I have proven the efficacy of my fat techniques in  thousands of patients over  more than twenty years of practice. These experiences have solidified my position as a  recognized and published  leader in the field of fat grafting. My aesthetic is known to be natural..  Below is a summary of the ground breaking article that was recently published in the well-respected, peer reviewed journal, Plastic and Reconstructive Surgery; finally, there is scientific affirmation of  my experience and those of my patients.

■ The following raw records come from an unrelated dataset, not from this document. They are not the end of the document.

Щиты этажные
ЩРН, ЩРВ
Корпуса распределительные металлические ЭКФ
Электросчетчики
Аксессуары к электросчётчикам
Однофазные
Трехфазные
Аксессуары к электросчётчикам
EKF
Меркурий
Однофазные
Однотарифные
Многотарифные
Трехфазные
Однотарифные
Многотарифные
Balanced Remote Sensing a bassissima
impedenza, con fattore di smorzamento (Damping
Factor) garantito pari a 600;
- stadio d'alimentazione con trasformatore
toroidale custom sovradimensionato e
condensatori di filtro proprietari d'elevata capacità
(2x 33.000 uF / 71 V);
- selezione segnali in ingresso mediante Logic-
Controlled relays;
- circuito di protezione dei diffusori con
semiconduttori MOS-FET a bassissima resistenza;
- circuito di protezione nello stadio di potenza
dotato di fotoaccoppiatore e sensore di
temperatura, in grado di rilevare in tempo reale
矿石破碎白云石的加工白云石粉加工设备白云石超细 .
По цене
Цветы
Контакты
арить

In the article, “Antiaging Treatment of the Facial Skin by Fat Graft and Adipose-Derived Stem Cells,” by Luiz Charles-de-Sa, MD, et al the authors concluded that treatment with fat modifies the pattern of the dermis leading to a skin rejuvenating effect.  What does this mean?  Aged skin includes several clinical aspects that are typically present.  These include: (1) degradation of the extracellular matrix fibers which impairs the ability of the dermis to retain water (2) the reduction in the number of collagen producing fibroblasts and (3) the disorganized distribution pattern of elastic fibers that lead to loss of elasticity and tonus of the skin.

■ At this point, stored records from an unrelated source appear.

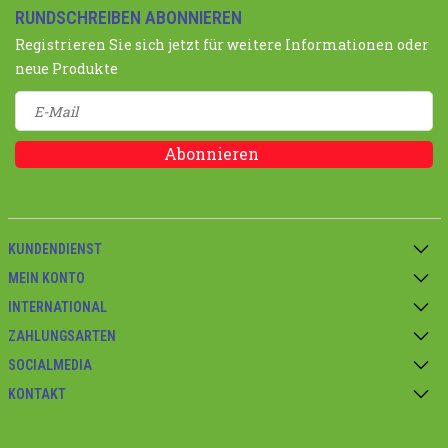
RUNDSCHREIBEN ABONNIEREN
Registrieren Sie sich jetzt für weitere Informationen oder
neue Produkte
Abonnieren
KUNDENDIENST
MEIN KONTO
INTERNATIONAL
ZAHLUNGSARTEN
SOCIALMEDIA
KONTAKT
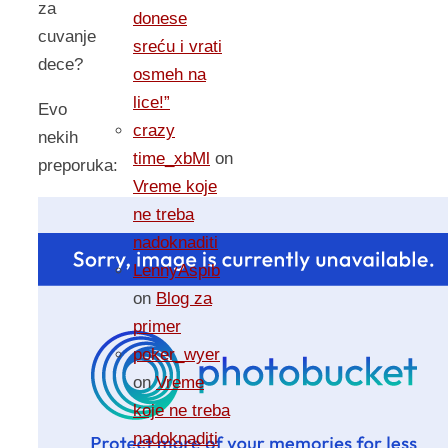
za
donese
cuvanje
sreću i vrati
dece?
osmeh na
lice!”
Evo
crazy
nekih
time_xbMl
on
preporuka:
Vreme koje
ne treba
nadoknaditi
LennyAspib
on
Blog za
primer
poker_wyer
on
Vreme
koje ne treba
nadoknaditi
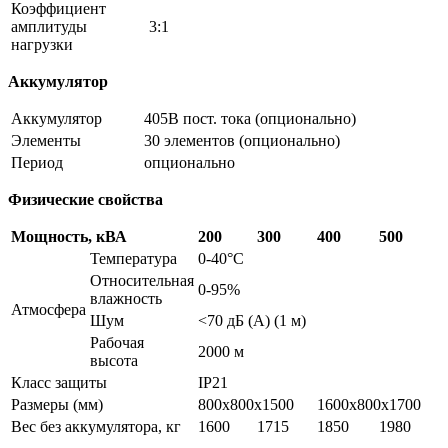
Коэффициент
амплитуды
3:1
нагрузки
Аккумулятор
Аккумулятор
405В пост. тока (опционально)
Элементы
30 элементов (опционально)
Период
опционально
Физические свойства
Мощность, кВА
200
300
400
500
Температура
0-40°C
Относительная
0-95%
влажность
Атмосфера
Шум
<70 дБ (A) (1 м)
Рабочая
2000 м
высота
Класс защиты
IP21
Размеры (мм)
800x800x1500
1600x800x1700
Вес без аккумулятора, кг
1600
1715
1850
1980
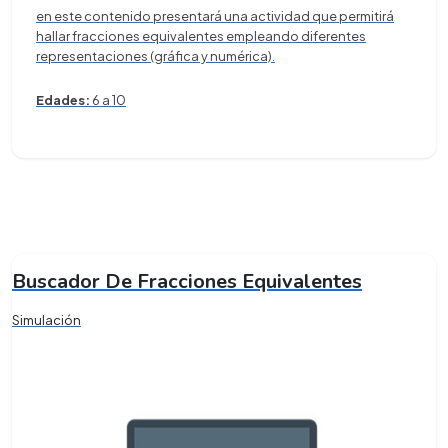
en este contenido presentará una actividad que permitirá
hallar fracciones equivalentes empleando diferentes
representaciones (gráfica y numérica).
Edades:
6 a 10
Buscador De Fracciones Equivalentes
Simulación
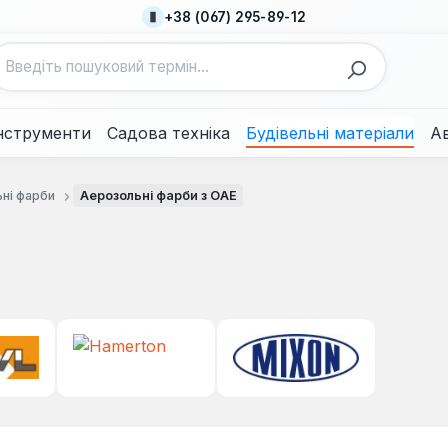
+38 (067) 295-89-12
нструменти
Садова техніка
Будівельні матеріали
А
ні фарби
Аерозольні фарби з ОАЕ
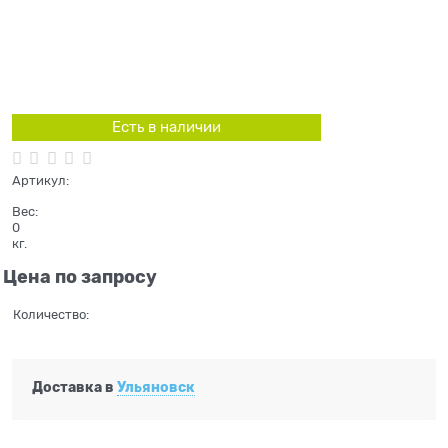
Есть в наличии
Артикул:
Вес:
0
кг.
Цена по запросу
Количество:
Доставка в
Ульяновск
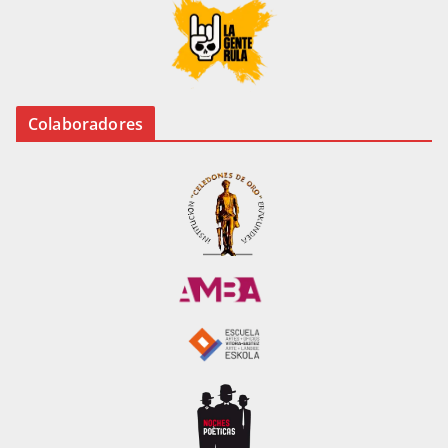
Colaboradores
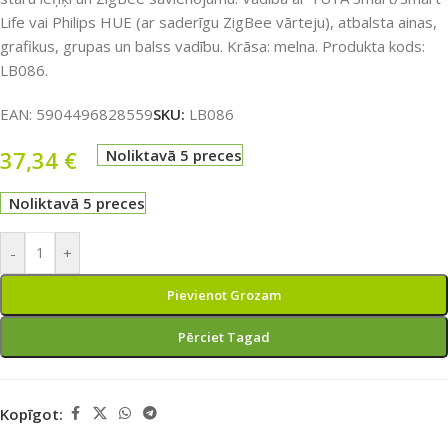
Life vai Philips HUE (ar saderīgu ZigBee vārteju), atbalsta ainas,
grafikus, grupas un balss vadību. Krāsa: melna. Produkta kods:
LB086.
EAN:
5904496828559
SKU:
LB086
37,34
€
Noliktavā 5 preces
Noliktavā 5 preces
-
+
Pievienot Grozam
Pērciet Tagad
Kopīgot:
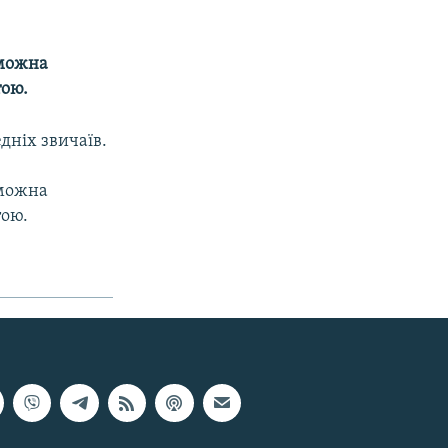
 можна
тою.
дніх звичаїв.
 можна
тою.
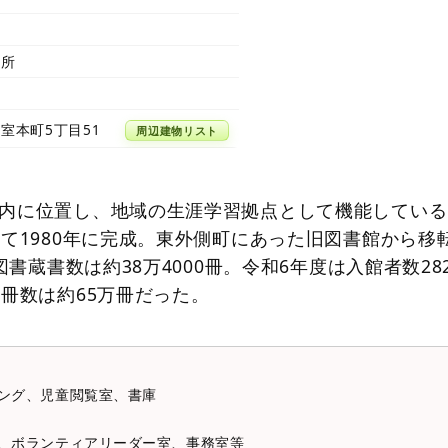
務所
室本町5丁目51
周辺建物リスト
内に位置し、地域の生涯学習拠点として機能している
して1980年に完成。東外側町にあった旧図書館から移
図書蔵書数は約38万4000冊。令和6年度は入館者数282
し冊数は約65万冊だった。
ジング、児童閲覧室、書庫
室、ボランティアリーダー室、事務室等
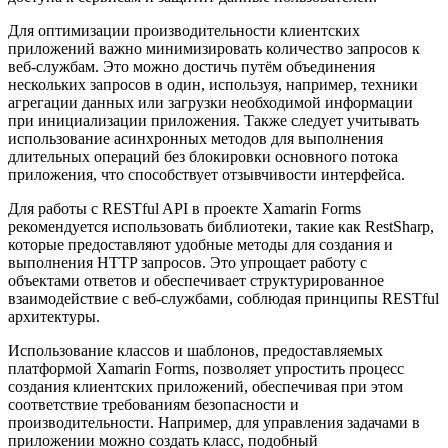
Для оптимизации производительности клиентских
приложений важно минимизировать количество запросов к
веб-службам. Это можно достичь путём объединения
нескольких запросов в один, используя, например, техники
агрегации данных или загрузки необходимой информации
при инициализации приложения. Также следует учитывать
использование асинхронных методов для выполнения
длительных операций без блокировки основного потока
приложения, что способствует отзывчивости интерфейса.
Для работы с RESTful API в проекте Xamarin Forms
рекомендуется использовать библиотеки, такие как RestSharp,
которые предоставляют удобные методы для создания и
выполнения HTTP запросов. Это упрощает работу с
объектами ответов и обеспечивает структурированное
взаимодействие с веб-службами, соблюдая принципы RESTful
архитектуры.
Использование классов и шаблонов, предоставляемых
платформой Xamarin Forms, позволяет упростить процесс
создания клиентских приложений, обеспечивая при этом
соответствие требованиям безопасности и
производительности. Например, для управления задачами в
приложении можно создать класс, подобный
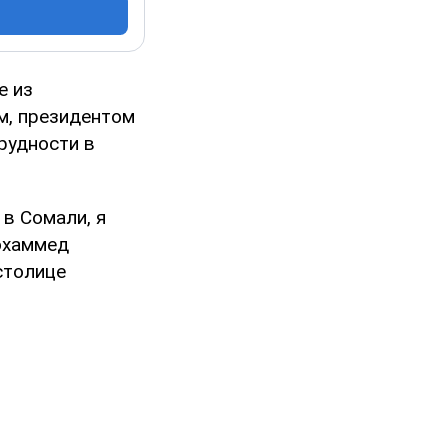
е из
м, президентом
рудности в
в Сомали, я
охаммед
столице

Within the deep layer of the skin, tissue atrophy is observed, leading to volumetric loss of contour and angularity in the face.  After successful fat grafting, the skin appeared more hydrated, with an increase in collagen network in the superficial dermis and a decrease in the area of damaged elastin fibers in the deep dermis.  At the junction between the deep and superficial dermis, the treatment with fat led to the formation of a richer microvascular bed.

Harvested fat cells contain multipotent elements that can be easily accessed.  Fat cells have a high potential for self-renewal and the capacity to differentiate into multiple cell lines, giving them an important role in regenerative medicine.  They also have important paracrine (hormonal) actions, stimulate angiogenesis (new blood vessels), have antioxidant properties and can modulate immune tolerance and inflammation.  The ability of fat cells to perform these multiple functions are attributed to the action of several growth factors released under specific conditions.

The article suggests that the skin is rejuvenated after skin grafting due to the formation of blood vessels (angiogenesis) at the junction between the dermis and the subcutaneous tissue.  More studies have to be done to prove this hypotheses, but in my experience the fact that patients’ fat grafted skin looks better almost immediately and continues to improve over years, is evidence that new blood vessels are forming and continue to nourish the skin.